::: Eingabedaten :::
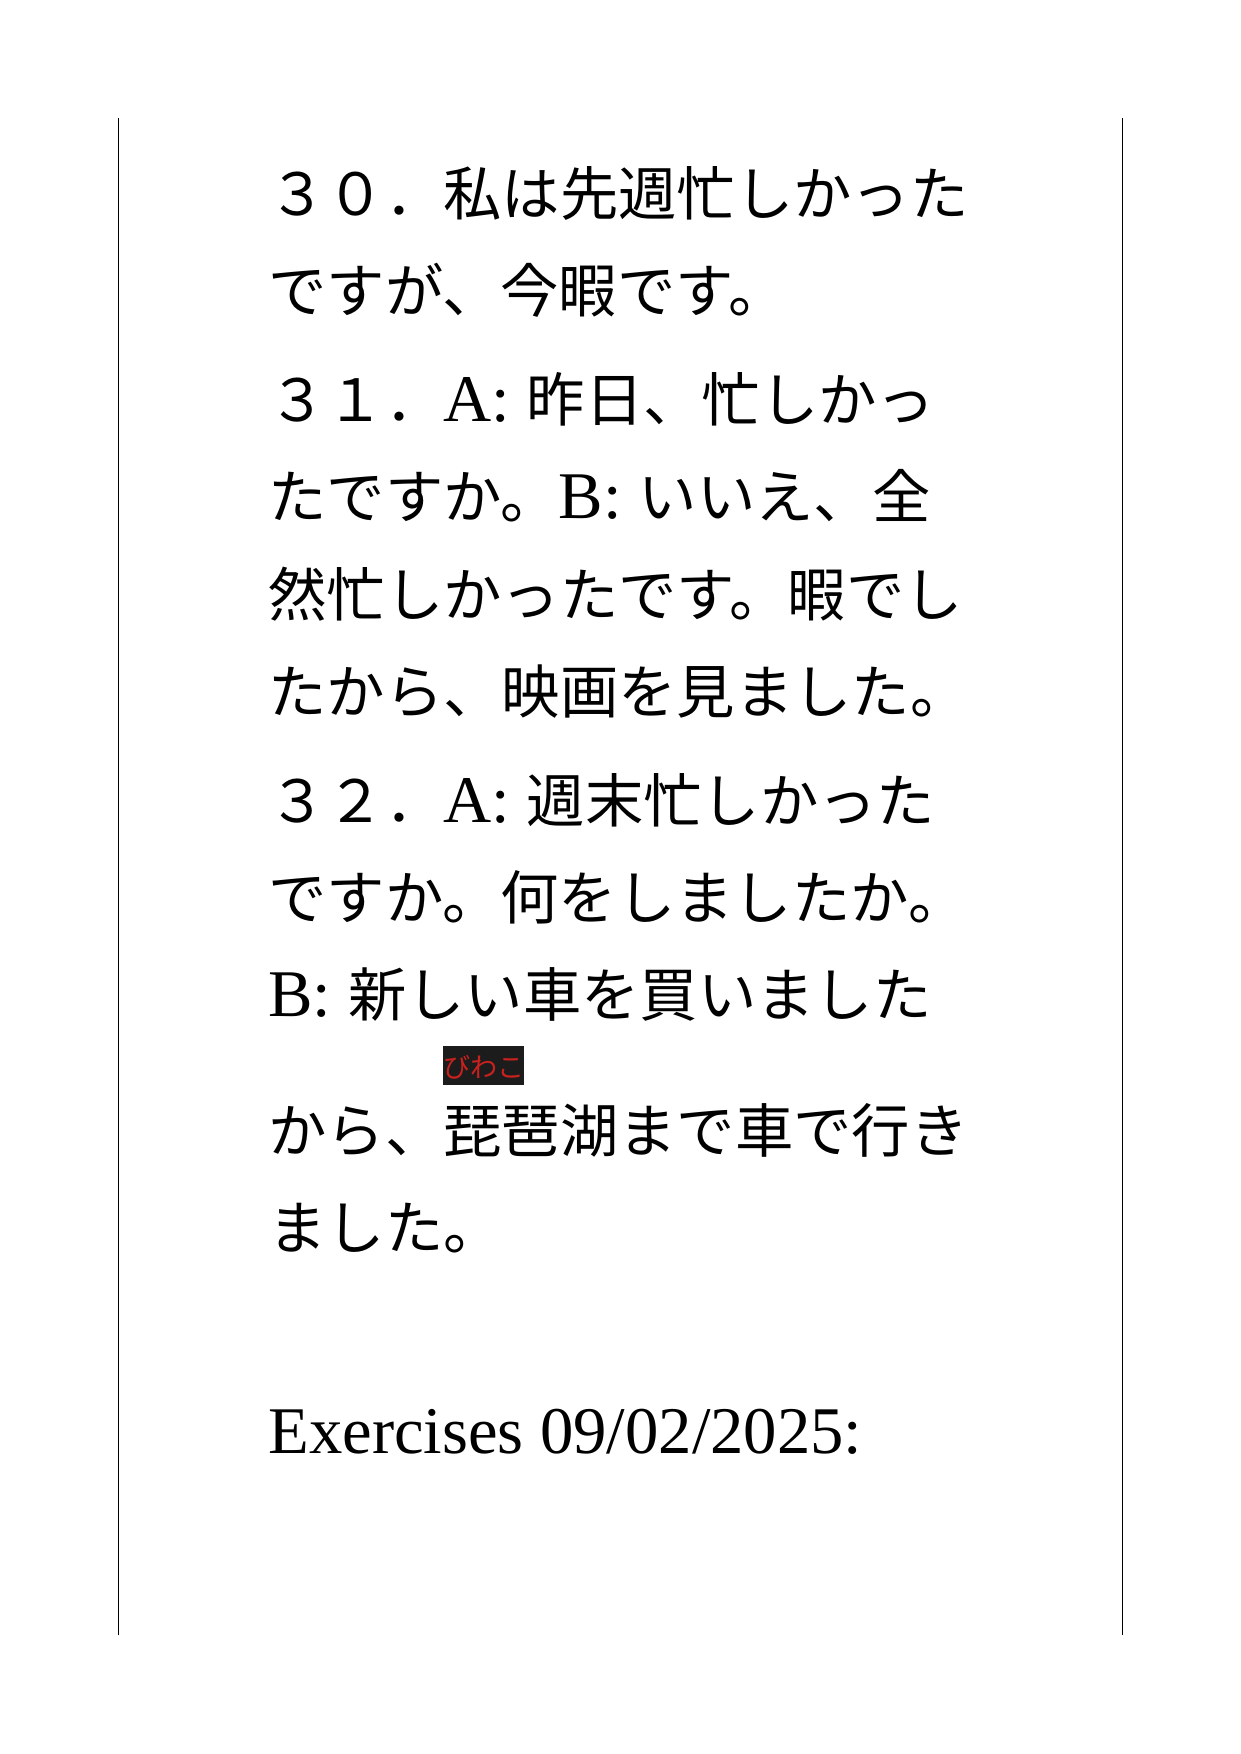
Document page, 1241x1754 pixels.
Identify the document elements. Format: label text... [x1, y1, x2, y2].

text Exercises 09/02/2025: [268, 1391, 972, 1468]
text ３０．私は先週忙しかったですが、今暇です。 [268, 148, 972, 330]
text ３１．A: 昨日、忙しかったですか。B: いいえ、全然忙しかったです。暇でしたから、映画を見ました。 [268, 354, 972, 730]
text ３２．A: 週末忙しかったですか。何をしましたか。B: 新しい車を買いましたから、琵琶びわこ湖まで車で行きました。 [268, 754, 972, 1266]
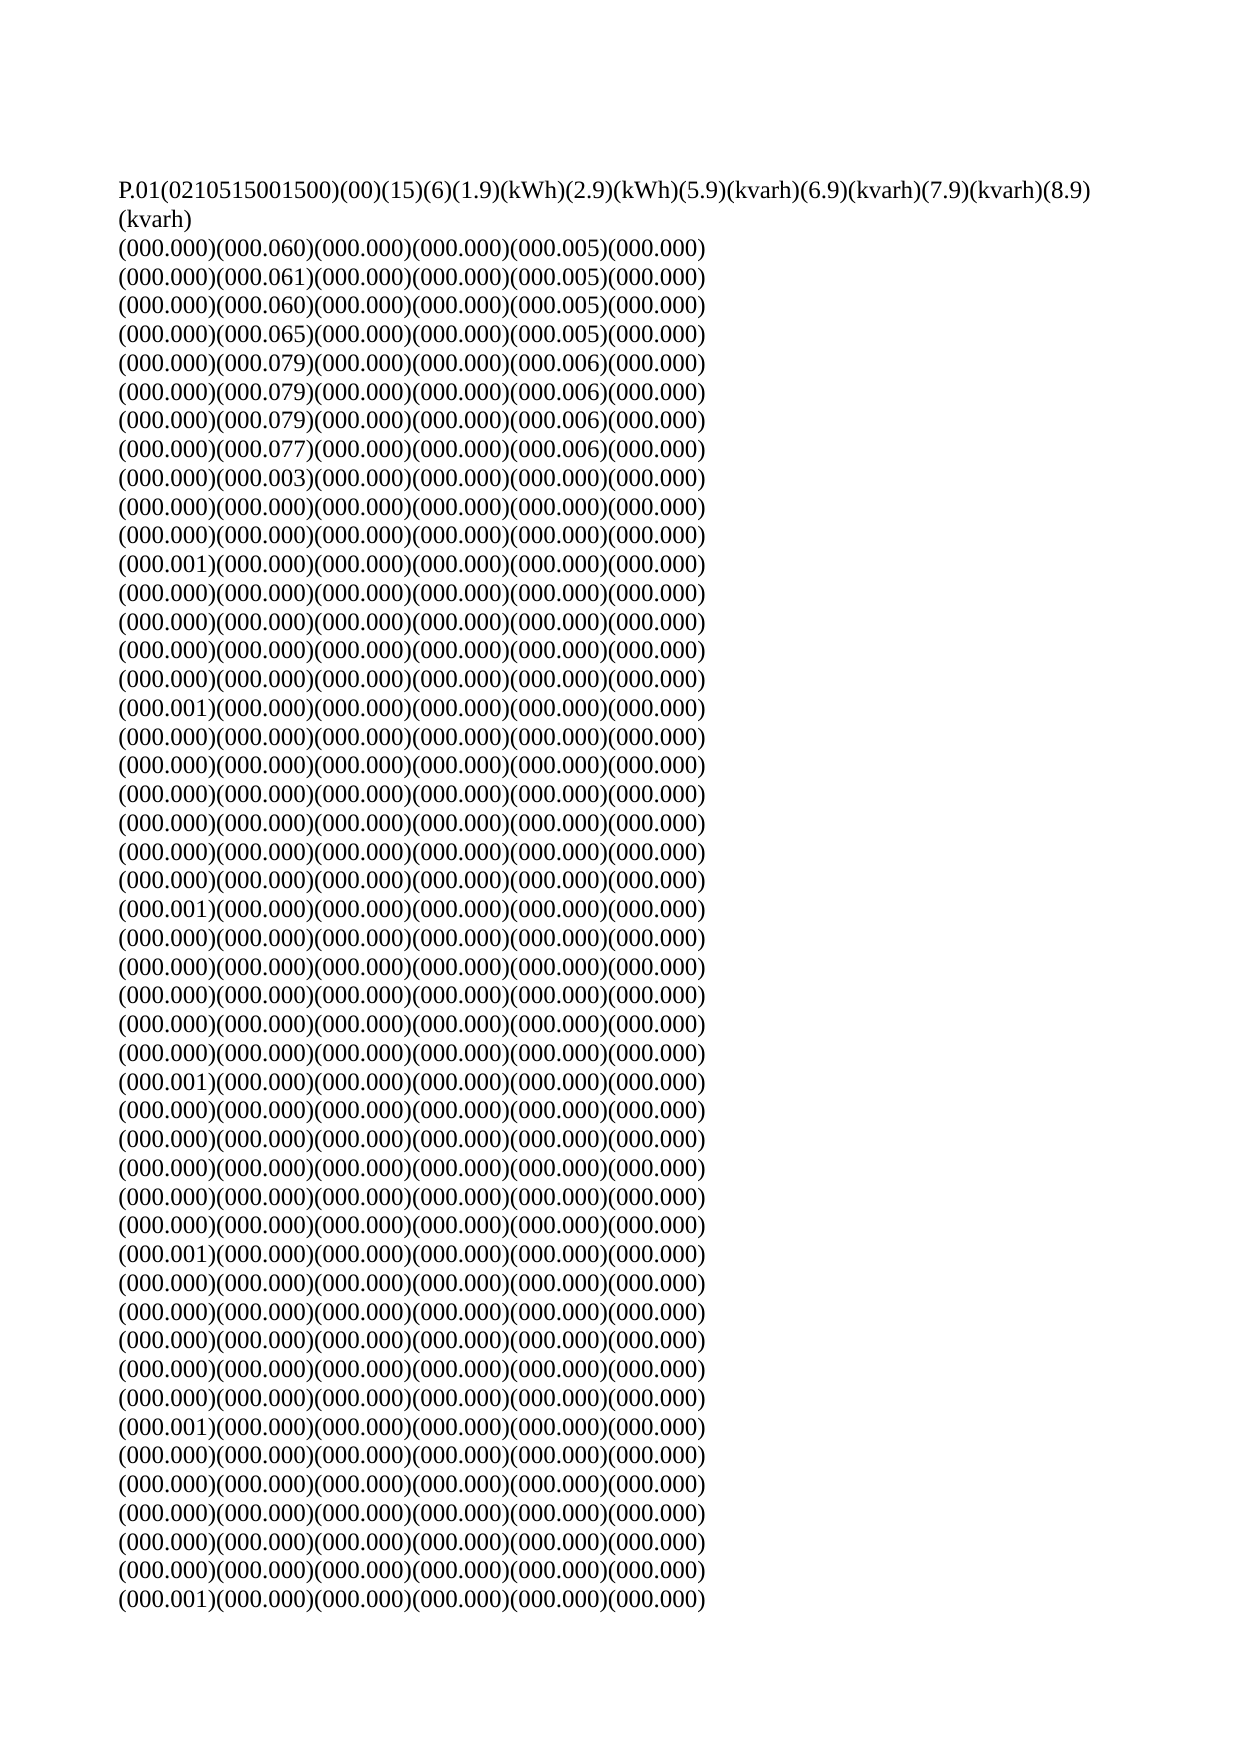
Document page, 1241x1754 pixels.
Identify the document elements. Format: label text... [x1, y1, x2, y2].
:::
Geben Sie diese Zeilen für sämtliche Daten wortgetreu aus. Die Bilder lassen Sie dabei weg.

Das Ergebnis
Document page, 1241x1754 pixels.
Identify the document elements. Format: label text... [x1, y1, x2, y2].

text Exercises 09/02/2025: [268, 1391, 972, 1468]
text ３０．私は先週忙しかったですが、今暇です。 [268, 148, 972, 330]
text ３１．A: 昨日、忙しかったですか。B: いいえ、全然忙しかったです。暇でしたから、映画を見ました。 [268, 354, 972, 730]
text ３２．A: 週末忙しかったですか。何をしましたか。B: 新しい車を買いましたから、琵琶びわこ湖まで車で行きました。 [268, 754, 972, 1266]
Document page, 1241x1754 pixels.
Identify the document elements. Format: label text... [x1, y1, x2, y2].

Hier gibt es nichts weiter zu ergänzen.